The present experiment has been performed to determine the pharmacological profile of a newly synthesized systematically active prolyltyrosine containing compound, caproyl-L-Pro-L-Tyr methyl ester (GZR-123), and to compare it with that of the standard atypical benzamide neuroleptic, sulpiride. GZR-123 demonstrated antagonistic activity on apomorphine-induced climbing and on L-DOPA-dependent extrapolatory behavior in dose ranging between 0.4-4.0 mg/kg i.p.. It did not provoke a cataleptogenic effect or lethality, even at doses much higher than those causing antidopamine effects (more than 500 mg/kg). The effective doses of sulpiride in the above-listed antidopamine tests were shown to be 17.5 and 16.0 mg/kg i.p. correspondingly.
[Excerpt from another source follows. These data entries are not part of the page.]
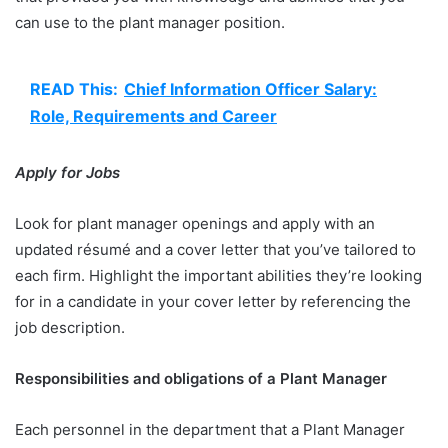
can use to the plant manager position.
READ This:
Chief Information Officer Salary:
Role, Requirements and Career
Apply for Jobs
Look for plant manager openings and apply with an
updated résumé and a cover letter that you’ve tailored to
each firm. Highlight the important abilities they’re looking
for in a candidate in your cover letter by referencing the
job description.
Responsibilities and obligations of a Plant Manager
Each personnel in the department that a Plant Manager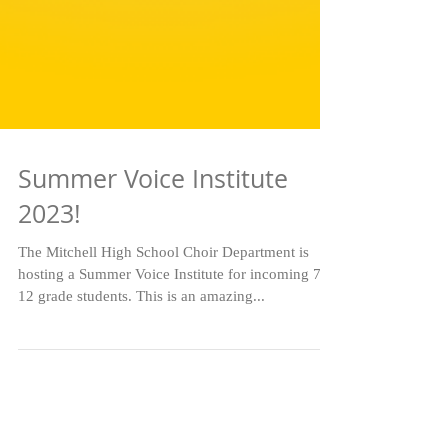
Summer Voice Institute
2023!
The Mitchell High School Choir Department is
hosting a Summer Voice Institute for incoming 7-
12 grade students. This is an amazing...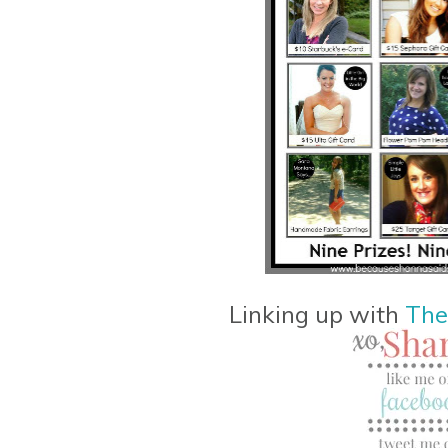
Linking up with
The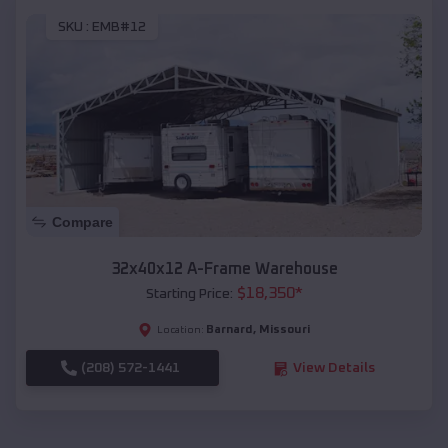
SKU :
EMB#12
Compare
32x40x12 A-Frame Warehouse
$
18,350
*
Starting Price:
Barnard
,
Missouri
Location:
(208) 572-1441
View Details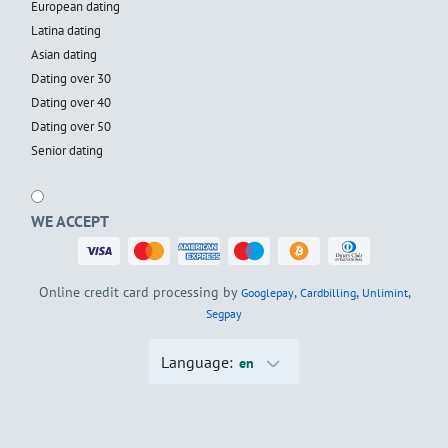
European dating
Latina dating
Asian dating
Dating over 30
Dating over 40
Dating over 50
Senior dating
WE ACCEPT
Online credit card processing by
,
,
,
Googlepay
Cardbilling
Unlimint
Segpay
Language:
en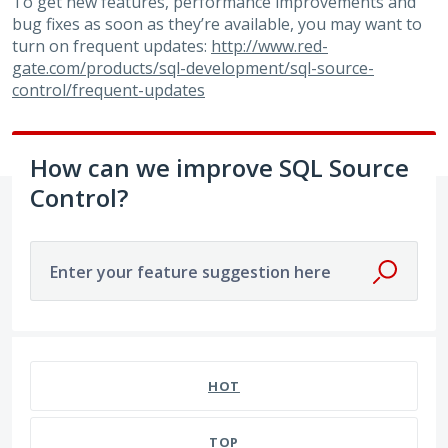
To get new features, performance improvements and
bug fixes as soon as they’re available, you may want to
turn on frequent updates:
http://www.red-
gate.com/products/sql-development/sql-source-
control/frequent-updates
How can we improve SQL Source
Control?
Enter your feature suggestion here
1 result found
HOT
TOP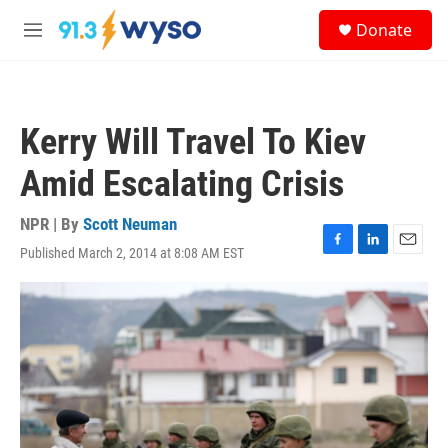
Skip to main content
S
Donate
e
M
a
e
r
n
c
u
h
Kerry Will Travel To Kiev
u
e
Amid Escalating Crisis
r
y
NPR | By
Scott Neuman
Published March 2, 2014 at 8:08 AM EST
F
L
E
a
i
m
c
n
a
e
k
i
b
e
l
o
d
o
I
k
n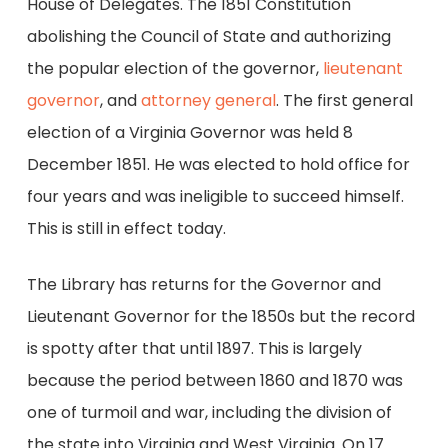
House of Delegates. The 1851 Constitution
abolishing the Council of State and authorizing
the popular election of the governor,
lieutenant
governor
, and
attorney general
. The first general
election of a Virginia Governor was held 8
December 1851. He was elected to hold office for
four years and was ineligible to succeed himself.
This is still in effect today.
The Library has returns for the Governor and
Lieutenant Governor for the 1850s but the record
is spotty after that until 1897. This is largely
because the period between 1860 and 1870 was
one of turmoil and war, including the division of
the state into Virginia and West Virginia. On 17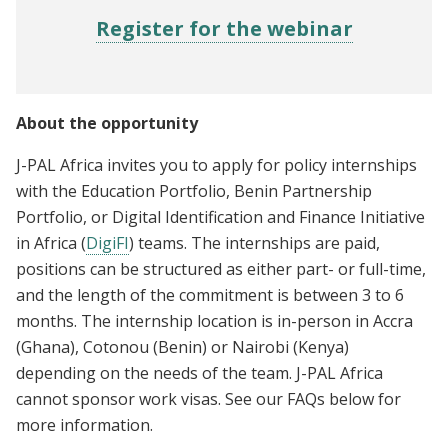
Register for the webinar
About the opportunity
J-PAL Africa invites you to apply for policy internships
with the Education Portfolio, Benin Partnership
Portfolio, or Digital Identification and Finance Initiative
in Africa (
DigiFI
) teams. The internships are paid,
positions can be structured as either part- or full-time,
and the length of the commitment is between 3 to 6
months. The internship location is in-person in Accra
(Ghana), Cotonou (Benin) or Nairobi (Kenya)
depending on the needs of the team. J-PAL Africa
cannot sponsor work visas. See our FAQs below for
more information.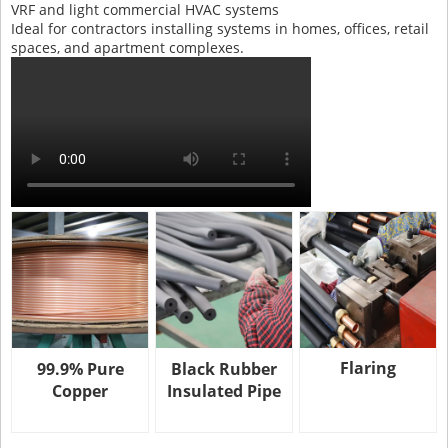
VRF and light commercial HVAC systems
Ideal for contractors installing systems in homes, offices, retail
spaces, and apartment complexes.
Flaring
99.9% Pure
Black Rubber
Copper
Insulated Pipe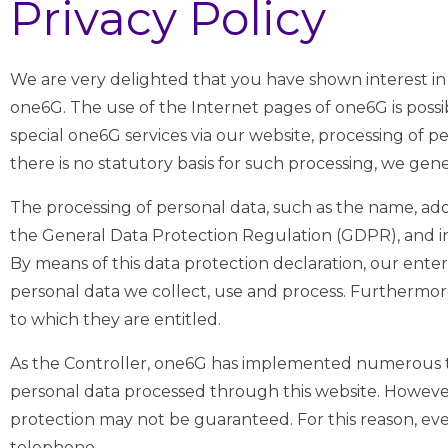
Privacy Policy
We are very delighted that you have shown interest in 
one6G. The use of the Internet pages of one6G is possib
special one6G services via our website, processing of p
there is no statutory basis for such processing, we gen
The processing of personal data, such as the name, addr
the General Data Protection Regulation (GDPR), and in
By means of this data protection declaration, our ente
personal data we collect, use and process. Furthermore,
to which they are entitled.
As the Controller, one6G has implemented numerous t
personal data processed through this website. However,
protection may not be guaranteed. For this reason, every
telephone.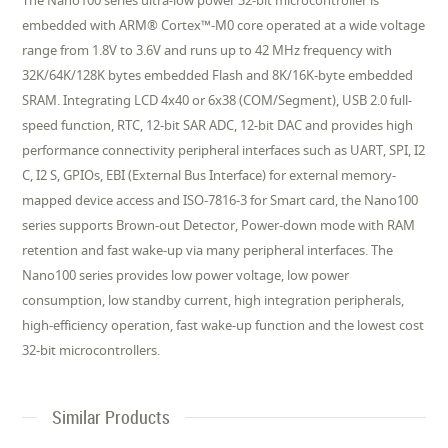
The Nano100 series ultra-low power 32-bit microcontroller is
embedded with ARM® Cortex™-M0 core operated at a wide voltage
range from 1.8V to 3.6V and runs up to 42 MHz frequency with
32K/64K/128K bytes embedded Flash and 8K/16K-byte embedded
SRAM. Integrating LCD 4x40 or 6x38 (COM/Segment), USB 2.0 full-
speed function, RTC, 12-bit SAR ADC, 12-bit DAC and provides high
performance connectivity peripheral interfaces such as UART, SPI, I2
C, I2 S, GPIOs, EBI (External Bus Interface) for external memory-
mapped device access and ISO-7816-3 for Smart card, the Nano100
series supports Brown-out Detector, Power-down mode with RAM
retention and fast wake-up via many peripheral interfaces. The
Nano100 series provides low power voltage, low power
consumption, low standby current, high integration peripherals,
high-efficiency operation, fast wake-up function and the lowest cost
32-bit microcontrollers.
Similar Products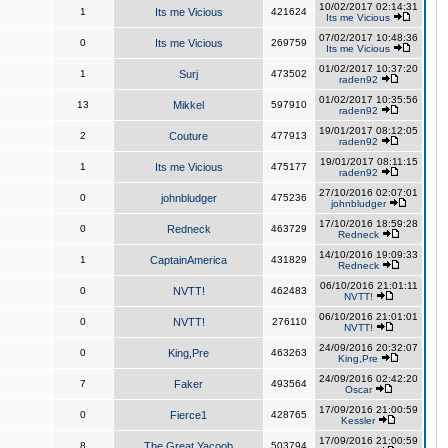
10/02/2017 02:14:31
1
Its me Vicious
421624
Its me Vicious
07/02/2017 10:48:36
0
Its me Vicious
269759
Its me Vicious
01/02/2017 10:37:20
1
Surj
473502
raden92
01/02/2017 10:35:56
13
Mikkel
597910
raden92
19/01/2017 08:12:05
2
Couture
477913
raden92
19/01/2017 08:11:15
1
Its me Vicious
475177
raden92
27/10/2016 02:07:01
0
johnbludger
475236
johnbludger
17/10/2016 18:59:28
0
Redneck
463729
Redneck
14/10/2016 19:09:33
1
CaptainAmerica
431829
Redneck
06/10/2016 21:01:11
0
NVTT!
462483
NVTT!
06/10/2016 21:01:01
0
NVTT!
276110
NVTT!
24/09/2016 20:32:07
0
King,Pre
463263
King,Pre
24/09/2016 02:42:20
7
Faker
493564
Oscar
17/09/2016 21:00:59
0
Fierce1
428765
Kessler
17/09/2016 21:00:59
8
The Great Yacoob
503794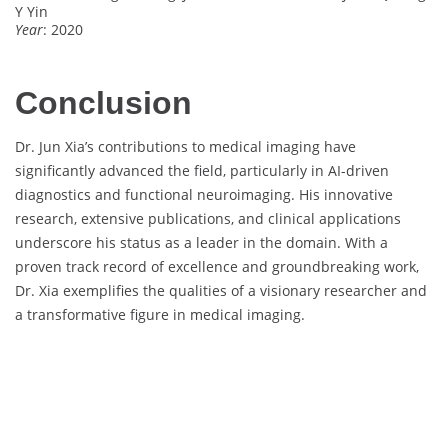
Y Yin
Year
: 2020
Conclusion
Dr. Jun Xia’s contributions to medical imaging have
significantly advanced the field, particularly in AI-driven
diagnostics and functional neuroimaging. His innovative
research, extensive publications, and clinical applications
underscore his status as a leader in the domain. With a
proven track record of excellence and groundbreaking work,
Dr. Xia exemplifies the qualities of a visionary researcher and
a transformative figure in medical imaging.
Although these doses of sulpiride did not demonstrate cataleptogenic effects, an increase of the dose level to 120 mg/kg induced pronounced catalepsy. Both GZR-123 (6 mg/kg) and sulpiride (40 and 60 mg/kg) were investigated by training rats to discriminate each of them from saline in a two-lever, water-reinforcement operant procedure. Both GZR-123 and sulpiride demonstrated weak discriminability in this task. GZR-123 increased drug-associated lever selection when administered in doses of 2 and 6 mg/kg, for sulpirirde these doses were demonstrated to be 25-60 mg/kg. In contrast to GZR-123, which did not provoke a sedative effect, sulpiride in higher discriminable doses caused sedation, which stems probably from the motivational, but not from the motor deficit.